Authorities must ensure elderly are protected
How could that man be "healthy" for such a long time? It is simply astonishing and raises endless questions.
On July 22, skeletal remains believed to be those of a person recognized as the oldest living man in Tokyo were found on a bed at his home in Adachi Ward. Sogen Kato would be 111 years old if he were alive today, but he actually died more than 30 years ago.
Kato lived with his daughter and her husband, both in their 80s, and two grandchildren aged 49 and 53.
According to his grandchildren, Kato remained cloistered in his room, and died there, after declaring about 30 years ago that he "wanted to be a living Buddha." They say the family never entered his room after that.
This is very hard to believe. The Metropolitan Police Department is investigating his family's actions on suspicion of negligence as guardians resulting in death, but it will not be easy to determine how Kato died.
One thing for certain is that Kato was alive on his family register and believed to be continuing to age.
Benefits outlived recipient
Payments were made in Kato's name of his noncontributory old-age pension benefits prior to his wife's death in 2004, after which payments of survivor's mutual aid pension benefits were made. A total of nearly 10 million yen was deposited into Kato's account, from which a considerable sum has been withdrawn.
The MPD also plans to question Kato's relatives over whether they attempted to fraudulently obtain his pension benefits.
Many cases have recently been uncovered across the country in which children who depended on their parents' pensions continued to receive benefits illegally by concealing the parents' deaths. We hope police will thoroughly investigate this latest case to prevent similar acts.
This case was uncovered after the Adachi Ward Office became suspicious and contacted police when welfare officials from the ward repeatedly visited Kato's home to see him but his family refused to let them in.
According to the Health, Labor and Welfare Ministry, "If someone's family refuses, it's difficult for administrative authorities to take further steps."

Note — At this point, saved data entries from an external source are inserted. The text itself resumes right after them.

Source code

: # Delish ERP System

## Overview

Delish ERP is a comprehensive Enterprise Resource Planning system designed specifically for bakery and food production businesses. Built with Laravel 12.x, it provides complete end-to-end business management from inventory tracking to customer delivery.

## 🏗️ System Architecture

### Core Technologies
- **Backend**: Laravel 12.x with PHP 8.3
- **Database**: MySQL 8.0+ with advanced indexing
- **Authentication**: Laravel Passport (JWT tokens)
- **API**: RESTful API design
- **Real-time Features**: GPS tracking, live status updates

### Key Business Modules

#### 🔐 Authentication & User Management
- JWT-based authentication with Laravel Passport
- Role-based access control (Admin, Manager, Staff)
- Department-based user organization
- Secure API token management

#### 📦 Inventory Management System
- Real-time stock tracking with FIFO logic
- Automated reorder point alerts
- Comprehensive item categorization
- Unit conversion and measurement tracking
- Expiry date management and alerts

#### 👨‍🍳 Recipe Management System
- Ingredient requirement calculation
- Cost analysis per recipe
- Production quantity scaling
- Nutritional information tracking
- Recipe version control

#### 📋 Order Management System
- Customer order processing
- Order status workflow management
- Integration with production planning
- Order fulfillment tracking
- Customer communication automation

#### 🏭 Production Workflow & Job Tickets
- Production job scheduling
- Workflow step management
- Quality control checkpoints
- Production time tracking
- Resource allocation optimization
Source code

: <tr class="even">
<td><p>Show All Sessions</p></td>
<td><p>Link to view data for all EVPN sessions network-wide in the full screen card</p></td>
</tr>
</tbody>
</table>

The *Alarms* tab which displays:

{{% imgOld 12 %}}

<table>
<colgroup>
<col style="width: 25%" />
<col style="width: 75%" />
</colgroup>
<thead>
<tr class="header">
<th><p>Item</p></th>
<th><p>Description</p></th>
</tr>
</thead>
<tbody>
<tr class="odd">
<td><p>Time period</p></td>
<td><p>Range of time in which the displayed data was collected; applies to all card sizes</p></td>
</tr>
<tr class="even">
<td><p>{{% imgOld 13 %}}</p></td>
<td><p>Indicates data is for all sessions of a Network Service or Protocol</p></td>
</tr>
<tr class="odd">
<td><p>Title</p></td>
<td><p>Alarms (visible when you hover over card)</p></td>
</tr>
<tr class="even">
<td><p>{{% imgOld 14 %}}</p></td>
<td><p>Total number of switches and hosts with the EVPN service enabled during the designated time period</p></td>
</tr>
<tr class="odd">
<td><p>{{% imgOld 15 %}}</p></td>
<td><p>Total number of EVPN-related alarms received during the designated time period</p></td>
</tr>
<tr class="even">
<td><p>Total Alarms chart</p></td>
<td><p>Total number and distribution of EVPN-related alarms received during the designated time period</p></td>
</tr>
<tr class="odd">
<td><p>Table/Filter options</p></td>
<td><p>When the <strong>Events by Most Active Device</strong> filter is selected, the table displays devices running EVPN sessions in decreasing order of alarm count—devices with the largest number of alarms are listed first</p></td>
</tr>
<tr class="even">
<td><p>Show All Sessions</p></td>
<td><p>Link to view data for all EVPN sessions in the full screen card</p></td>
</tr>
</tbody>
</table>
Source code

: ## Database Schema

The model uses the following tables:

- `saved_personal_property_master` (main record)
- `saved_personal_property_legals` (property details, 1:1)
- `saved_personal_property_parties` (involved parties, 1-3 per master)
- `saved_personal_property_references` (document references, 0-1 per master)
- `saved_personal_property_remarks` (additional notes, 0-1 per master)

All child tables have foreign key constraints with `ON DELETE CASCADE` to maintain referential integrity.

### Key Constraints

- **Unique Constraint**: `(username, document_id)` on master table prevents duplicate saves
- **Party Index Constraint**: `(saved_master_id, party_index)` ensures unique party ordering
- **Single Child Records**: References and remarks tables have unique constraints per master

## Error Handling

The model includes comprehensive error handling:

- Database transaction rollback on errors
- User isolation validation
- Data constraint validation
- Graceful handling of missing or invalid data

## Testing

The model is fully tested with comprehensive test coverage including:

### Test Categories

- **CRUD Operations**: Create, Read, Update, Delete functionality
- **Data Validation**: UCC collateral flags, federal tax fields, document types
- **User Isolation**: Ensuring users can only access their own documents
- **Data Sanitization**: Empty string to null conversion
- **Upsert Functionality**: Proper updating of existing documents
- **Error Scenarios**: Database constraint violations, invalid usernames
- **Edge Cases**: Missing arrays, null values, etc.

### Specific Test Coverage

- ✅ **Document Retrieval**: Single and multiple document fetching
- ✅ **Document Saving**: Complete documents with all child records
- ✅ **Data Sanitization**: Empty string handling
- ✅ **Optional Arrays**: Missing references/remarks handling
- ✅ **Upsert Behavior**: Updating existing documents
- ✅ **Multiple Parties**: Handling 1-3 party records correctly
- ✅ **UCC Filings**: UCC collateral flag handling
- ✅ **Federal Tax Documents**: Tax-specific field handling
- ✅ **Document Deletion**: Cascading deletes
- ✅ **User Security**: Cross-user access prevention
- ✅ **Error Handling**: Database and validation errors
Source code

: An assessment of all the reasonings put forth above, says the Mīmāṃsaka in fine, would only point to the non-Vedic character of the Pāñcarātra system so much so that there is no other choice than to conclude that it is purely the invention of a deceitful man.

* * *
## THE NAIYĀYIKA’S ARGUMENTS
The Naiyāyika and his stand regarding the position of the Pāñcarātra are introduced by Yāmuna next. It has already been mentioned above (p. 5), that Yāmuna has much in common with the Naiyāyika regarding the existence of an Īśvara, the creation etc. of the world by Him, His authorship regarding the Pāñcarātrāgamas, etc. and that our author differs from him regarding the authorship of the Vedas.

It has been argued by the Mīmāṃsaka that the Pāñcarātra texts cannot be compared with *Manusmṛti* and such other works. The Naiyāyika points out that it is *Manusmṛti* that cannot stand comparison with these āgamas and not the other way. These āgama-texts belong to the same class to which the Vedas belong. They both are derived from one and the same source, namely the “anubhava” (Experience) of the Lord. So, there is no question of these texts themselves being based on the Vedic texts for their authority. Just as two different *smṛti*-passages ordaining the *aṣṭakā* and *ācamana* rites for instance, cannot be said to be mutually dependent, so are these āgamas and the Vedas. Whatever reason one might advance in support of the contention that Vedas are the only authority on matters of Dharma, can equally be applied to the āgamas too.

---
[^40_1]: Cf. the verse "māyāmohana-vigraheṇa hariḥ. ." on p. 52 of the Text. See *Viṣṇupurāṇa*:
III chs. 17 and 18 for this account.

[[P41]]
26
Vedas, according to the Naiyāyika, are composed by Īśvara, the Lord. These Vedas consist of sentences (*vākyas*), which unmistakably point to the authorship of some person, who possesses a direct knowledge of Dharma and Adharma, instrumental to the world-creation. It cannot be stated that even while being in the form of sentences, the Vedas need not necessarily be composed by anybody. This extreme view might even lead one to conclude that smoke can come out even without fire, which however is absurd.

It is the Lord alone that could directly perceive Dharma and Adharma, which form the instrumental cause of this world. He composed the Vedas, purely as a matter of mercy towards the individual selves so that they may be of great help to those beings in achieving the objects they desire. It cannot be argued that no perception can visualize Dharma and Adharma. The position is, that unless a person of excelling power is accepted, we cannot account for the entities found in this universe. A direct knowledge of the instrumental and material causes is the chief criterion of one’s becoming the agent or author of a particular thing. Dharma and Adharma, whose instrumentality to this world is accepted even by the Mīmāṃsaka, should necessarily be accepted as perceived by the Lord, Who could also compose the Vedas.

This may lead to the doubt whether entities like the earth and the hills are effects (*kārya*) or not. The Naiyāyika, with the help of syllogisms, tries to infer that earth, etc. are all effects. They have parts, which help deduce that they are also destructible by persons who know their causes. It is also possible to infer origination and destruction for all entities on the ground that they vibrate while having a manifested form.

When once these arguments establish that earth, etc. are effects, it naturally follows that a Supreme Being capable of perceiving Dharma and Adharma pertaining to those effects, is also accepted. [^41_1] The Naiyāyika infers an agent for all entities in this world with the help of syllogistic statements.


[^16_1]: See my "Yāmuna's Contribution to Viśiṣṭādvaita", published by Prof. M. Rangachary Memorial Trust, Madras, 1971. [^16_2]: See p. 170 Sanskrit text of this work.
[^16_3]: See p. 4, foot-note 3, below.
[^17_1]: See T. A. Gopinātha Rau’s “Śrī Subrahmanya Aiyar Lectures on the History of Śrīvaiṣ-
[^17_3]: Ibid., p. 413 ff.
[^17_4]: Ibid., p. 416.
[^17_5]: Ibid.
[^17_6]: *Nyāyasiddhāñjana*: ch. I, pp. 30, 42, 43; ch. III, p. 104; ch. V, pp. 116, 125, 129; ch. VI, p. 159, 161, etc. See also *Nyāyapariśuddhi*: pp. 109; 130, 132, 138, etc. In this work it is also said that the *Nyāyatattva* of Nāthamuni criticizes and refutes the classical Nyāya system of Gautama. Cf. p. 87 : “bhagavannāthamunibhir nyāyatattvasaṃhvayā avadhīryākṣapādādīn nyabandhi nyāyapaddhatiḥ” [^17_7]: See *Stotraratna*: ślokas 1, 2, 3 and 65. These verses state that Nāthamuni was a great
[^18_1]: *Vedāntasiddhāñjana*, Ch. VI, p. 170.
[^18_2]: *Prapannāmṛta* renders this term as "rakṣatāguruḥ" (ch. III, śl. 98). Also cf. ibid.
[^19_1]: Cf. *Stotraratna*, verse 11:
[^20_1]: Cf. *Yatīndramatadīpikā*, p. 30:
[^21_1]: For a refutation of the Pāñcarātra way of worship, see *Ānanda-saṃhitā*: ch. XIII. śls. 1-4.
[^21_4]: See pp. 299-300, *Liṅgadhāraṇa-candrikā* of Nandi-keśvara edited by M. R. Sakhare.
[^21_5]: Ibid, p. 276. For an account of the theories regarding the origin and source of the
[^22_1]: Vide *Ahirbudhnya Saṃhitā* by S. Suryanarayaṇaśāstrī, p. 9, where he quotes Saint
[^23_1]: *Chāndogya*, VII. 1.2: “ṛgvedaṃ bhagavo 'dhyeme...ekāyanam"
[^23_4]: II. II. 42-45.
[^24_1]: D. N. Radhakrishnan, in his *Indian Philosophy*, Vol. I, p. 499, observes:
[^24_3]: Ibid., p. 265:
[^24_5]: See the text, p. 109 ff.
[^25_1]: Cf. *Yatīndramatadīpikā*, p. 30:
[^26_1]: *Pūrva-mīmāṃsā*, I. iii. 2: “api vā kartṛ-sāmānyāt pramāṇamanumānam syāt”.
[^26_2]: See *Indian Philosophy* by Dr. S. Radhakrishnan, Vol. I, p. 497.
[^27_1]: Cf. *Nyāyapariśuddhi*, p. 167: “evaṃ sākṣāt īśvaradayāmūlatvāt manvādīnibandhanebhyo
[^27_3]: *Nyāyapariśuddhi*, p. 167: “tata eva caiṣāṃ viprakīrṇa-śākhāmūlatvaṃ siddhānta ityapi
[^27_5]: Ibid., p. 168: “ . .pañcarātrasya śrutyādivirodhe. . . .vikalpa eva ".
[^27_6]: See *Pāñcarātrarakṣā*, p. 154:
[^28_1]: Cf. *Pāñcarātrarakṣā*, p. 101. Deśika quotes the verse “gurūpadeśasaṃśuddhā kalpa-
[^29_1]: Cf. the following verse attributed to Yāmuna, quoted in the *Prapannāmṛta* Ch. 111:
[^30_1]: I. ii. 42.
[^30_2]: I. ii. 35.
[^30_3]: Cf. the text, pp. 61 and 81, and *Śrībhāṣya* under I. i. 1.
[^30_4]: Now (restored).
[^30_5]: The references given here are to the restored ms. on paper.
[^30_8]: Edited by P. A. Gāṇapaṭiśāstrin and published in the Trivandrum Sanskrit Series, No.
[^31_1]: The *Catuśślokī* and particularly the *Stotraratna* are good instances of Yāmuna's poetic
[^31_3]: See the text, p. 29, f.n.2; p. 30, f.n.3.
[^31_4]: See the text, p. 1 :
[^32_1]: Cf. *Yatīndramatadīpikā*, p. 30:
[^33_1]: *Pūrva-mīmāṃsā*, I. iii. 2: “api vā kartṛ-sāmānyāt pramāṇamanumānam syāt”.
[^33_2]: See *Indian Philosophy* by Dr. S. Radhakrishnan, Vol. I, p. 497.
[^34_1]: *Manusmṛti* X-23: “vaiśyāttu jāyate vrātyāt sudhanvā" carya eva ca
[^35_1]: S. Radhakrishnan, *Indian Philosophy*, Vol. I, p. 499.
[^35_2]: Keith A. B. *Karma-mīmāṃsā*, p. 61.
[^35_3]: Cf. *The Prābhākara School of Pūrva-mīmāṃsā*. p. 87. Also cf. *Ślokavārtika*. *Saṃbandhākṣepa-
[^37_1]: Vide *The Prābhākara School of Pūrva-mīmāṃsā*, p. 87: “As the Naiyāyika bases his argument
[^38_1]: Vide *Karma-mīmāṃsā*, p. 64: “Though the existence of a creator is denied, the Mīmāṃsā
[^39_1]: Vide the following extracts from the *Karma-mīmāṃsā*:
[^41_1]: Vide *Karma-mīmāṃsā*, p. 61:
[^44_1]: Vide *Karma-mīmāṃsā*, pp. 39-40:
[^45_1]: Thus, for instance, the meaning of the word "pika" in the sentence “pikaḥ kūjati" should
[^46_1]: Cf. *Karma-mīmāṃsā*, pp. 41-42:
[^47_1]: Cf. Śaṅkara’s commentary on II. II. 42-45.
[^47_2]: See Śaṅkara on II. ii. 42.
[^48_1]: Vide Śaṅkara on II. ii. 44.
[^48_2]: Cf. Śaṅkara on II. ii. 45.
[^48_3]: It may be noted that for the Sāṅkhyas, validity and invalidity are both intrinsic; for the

Until the case was uncovered, the ward office systematically gave Kato gifts to celebrate his longevity without seeing his face or knowing his circumstances.
Elderly may suffer in secrecy
We cannot help but feel misgivings about such a situation from the standpoint of prevention of the abuse of elderly people and confirmation of their health. The relevant systems and authorities must be checked.
In the latest case, administrative authorities might have taken action much earlier if there was a mechanism that provided such information as the fact that Kato had not received medical or other services for the elderly for a long period of time.
There must be coordination with the social security system as well.
There have been an increasing number of cases in which the name of an elderly person does not appear on a list of "golden agers" because of requests for privacy from the elderly person or their family. Administrative officials do not necessarily meet the elderly person directly to confirm their situation.
This latest incident has highlighted worrying elements of the administration of elderly people's affairs.